(Keypoint coordinate data)
● ● ● ●
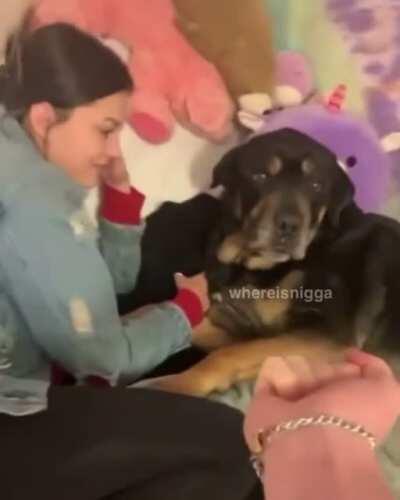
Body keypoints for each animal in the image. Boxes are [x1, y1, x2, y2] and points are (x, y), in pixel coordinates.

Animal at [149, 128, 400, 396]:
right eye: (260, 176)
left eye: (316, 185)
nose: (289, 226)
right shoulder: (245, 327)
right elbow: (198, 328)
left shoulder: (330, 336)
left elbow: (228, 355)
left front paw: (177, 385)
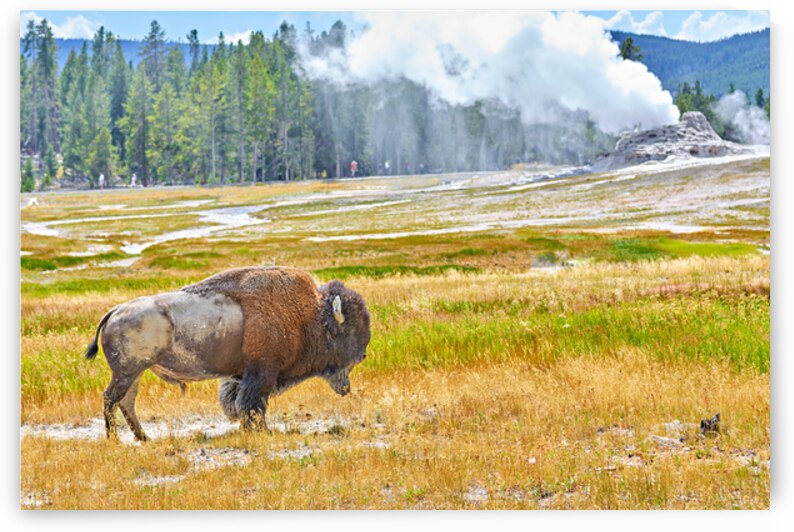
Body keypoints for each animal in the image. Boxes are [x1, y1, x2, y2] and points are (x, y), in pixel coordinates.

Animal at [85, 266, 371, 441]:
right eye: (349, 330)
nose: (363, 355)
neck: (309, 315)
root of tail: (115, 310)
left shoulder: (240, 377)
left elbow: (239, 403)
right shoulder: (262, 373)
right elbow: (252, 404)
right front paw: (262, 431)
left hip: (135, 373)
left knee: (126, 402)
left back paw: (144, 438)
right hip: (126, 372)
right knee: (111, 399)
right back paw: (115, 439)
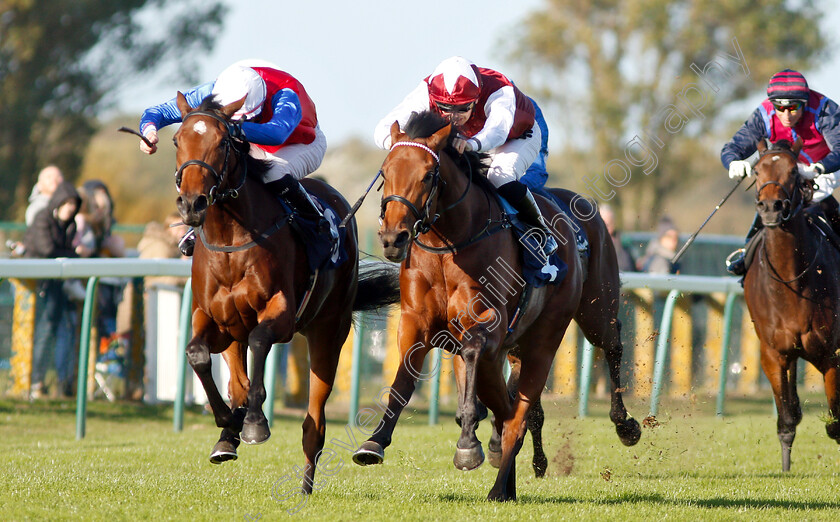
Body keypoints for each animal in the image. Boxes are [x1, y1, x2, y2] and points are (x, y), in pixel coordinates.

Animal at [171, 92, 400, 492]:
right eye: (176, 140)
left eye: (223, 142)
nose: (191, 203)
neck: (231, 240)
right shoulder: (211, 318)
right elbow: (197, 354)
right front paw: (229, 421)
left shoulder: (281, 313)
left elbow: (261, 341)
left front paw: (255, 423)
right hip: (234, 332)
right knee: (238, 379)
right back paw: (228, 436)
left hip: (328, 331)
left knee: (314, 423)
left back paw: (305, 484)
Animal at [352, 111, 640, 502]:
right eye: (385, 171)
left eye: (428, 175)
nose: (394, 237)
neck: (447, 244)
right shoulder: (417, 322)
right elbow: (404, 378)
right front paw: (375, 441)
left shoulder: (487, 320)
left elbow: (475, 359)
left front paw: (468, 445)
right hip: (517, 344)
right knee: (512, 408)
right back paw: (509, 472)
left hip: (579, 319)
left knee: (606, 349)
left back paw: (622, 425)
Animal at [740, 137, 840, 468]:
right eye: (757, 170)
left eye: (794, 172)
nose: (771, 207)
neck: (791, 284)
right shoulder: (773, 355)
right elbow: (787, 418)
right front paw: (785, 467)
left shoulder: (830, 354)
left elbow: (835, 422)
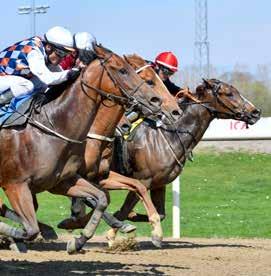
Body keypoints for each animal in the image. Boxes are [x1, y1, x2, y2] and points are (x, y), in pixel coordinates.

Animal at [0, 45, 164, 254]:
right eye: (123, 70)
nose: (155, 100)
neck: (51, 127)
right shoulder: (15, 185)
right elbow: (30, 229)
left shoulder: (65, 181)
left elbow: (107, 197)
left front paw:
● ● ● ●
* **WHAT IS BEING ASKED**:
Only the lines from the first line of the entries through the line containing "right front paw: (229, 421)" should be output, exactly as they are, without pictures.

* **ANSWER TO THIS PROBLEM**:
Body keypoints for each animal in the image. Boxes are [x1, y1, x2, y2] and points are (x, y), in pixel coordinates.

Animal at [149, 128, 400, 396]:
right eye: (260, 176)
left eye: (316, 185)
nose: (289, 226)
right shoulder: (245, 327)
right elbow: (198, 328)
left shoulder: (330, 336)
left elbow: (228, 355)
left front paw: (177, 385)
Body keypoints for each animal in the image. Boxes are [x1, y1, x2, y2] and points are (x, y), in pixel coordinates.

Animal at [85, 266, 371, 441]:
right eye: (349, 330)
nose: (363, 355)
neck: (309, 315)
root of tail: (115, 310)
left shoulder: (240, 377)
left elbow: (239, 403)
right shoulder: (262, 373)
right elbow: (252, 404)
right front paw: (262, 431)
left hip: (135, 373)
left knee: (126, 402)
left back paw: (144, 438)
right hip: (126, 372)
right knee: (111, 399)
right back paw: (115, 439)
Body keypoints for each animal in the image. Boxes are [x1, y1, x2, y2] and points are (x, y), in pixel coordinates.

Animal at [171, 92, 400, 492]:
right eye: (176, 140)
left eye: (223, 142)
nose: (191, 203)
neck: (231, 240)
right shoulder: (211, 318)
right elbow: (197, 354)
right front paw: (229, 421)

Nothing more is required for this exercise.